Ethnic Background: Irish
Career Total XP:
XP to Spend:
Hit Points: 19
As a starting character, Patrick gets two suits of clothes plus related toiletries and accessories, $50 in cash, and any equipment provided by his job. If Patrick was a cop, he'd get a police uniform and revolver. However, Patrick is self-employed***, so he has to pay for everything. As a GM, I'd rule that the license is part of the career and the first one doesn't need to be paid for; otherwise, all the PI characters would be homeless at the start of the campaign. That means Patrick has $50 to get what he needs. He can't afford a Tommy-gun, but he can get a .22 revolver and a box of ammunition. He keeps the rest to help pay for living expenses, $20 per week, office expenses, $50-$75 per week. Working for an agency is starting to look good, but the agency may not get the cases an independent would.
In the course of a campaign, as characters go up in level, they get access to more skills. Each skill costs experience points, though the character's XP total won't go down. Skills cost more or fewer XP depending on the utility and ease they can be used. Photography is an easier skill to pick up than Counterfeit Detection. At first level, like Patrick, characters can get a skill that costs 5000XP, though other skills can be used with a success chance of 20% if the skill is not exclusive. Patrick takes Shadowing, which should serve him well as a PI. His success chance is generated the same way as his stats, a percentile roll. I roll 97, which does not get modified. Patrick is one with the shadows.
Gangbusters's character generation is quick. Roll five stats, choose a career, and determine equipment; nice and simple. Patrick is a lithe private investigator, stronger than he appears, capable of packing a punch but far better when lurking in the shadows. He prefers to work independently, though a partner isn't out of the question. His only problem is his Irish luck, which is all bad. Patrick doesn't believe in luck, though.
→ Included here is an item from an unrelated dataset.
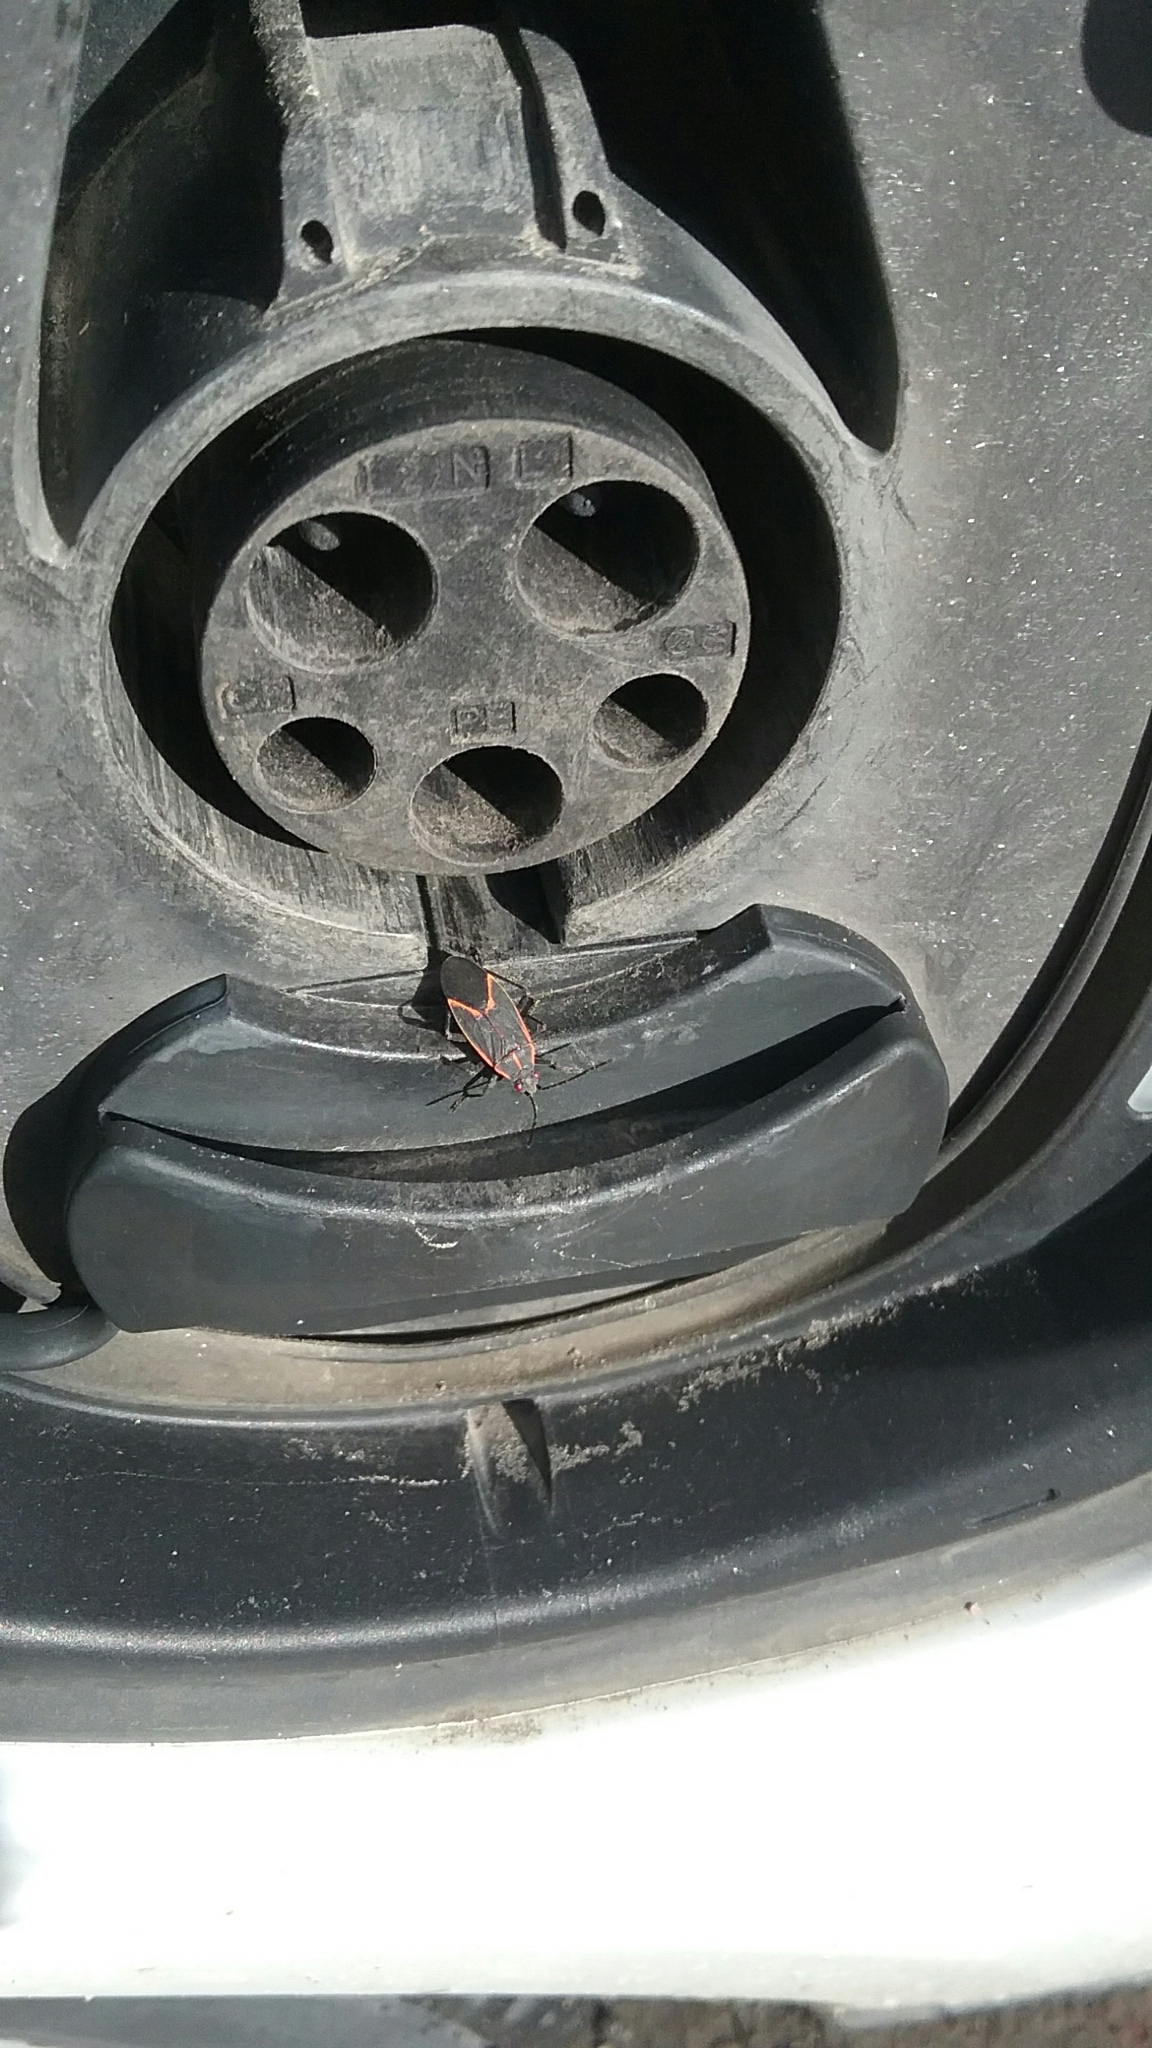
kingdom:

Patrick's character sheet follows. As always, go ahead and use him, but please let me know.
Character Name: Patrick Barry
Profession: Private Investigator
Rank (if applicable): --
Ethnic Background: Irish
Career Total XP: 0
XP to Spend:
XP Spent: 5000
Hit Points: 19
.22 revolver (Range 150, Damage 4)
Box of .22 pistol ammunition
* Bootleggers can earn $2300 per week serving just one speakeasy; and most gangs had several. Experience can add up quickly, even with the changes in amount of money needed to earn an XP going up every few levels. Note also that prohibition agents earn $2300 per year starting out. The rookie police officer earns even less.
** The d100 is wanted for acts of debauchery in several southern U.S. states.
*** Unless he got into a partnership with another PI or joined an agency.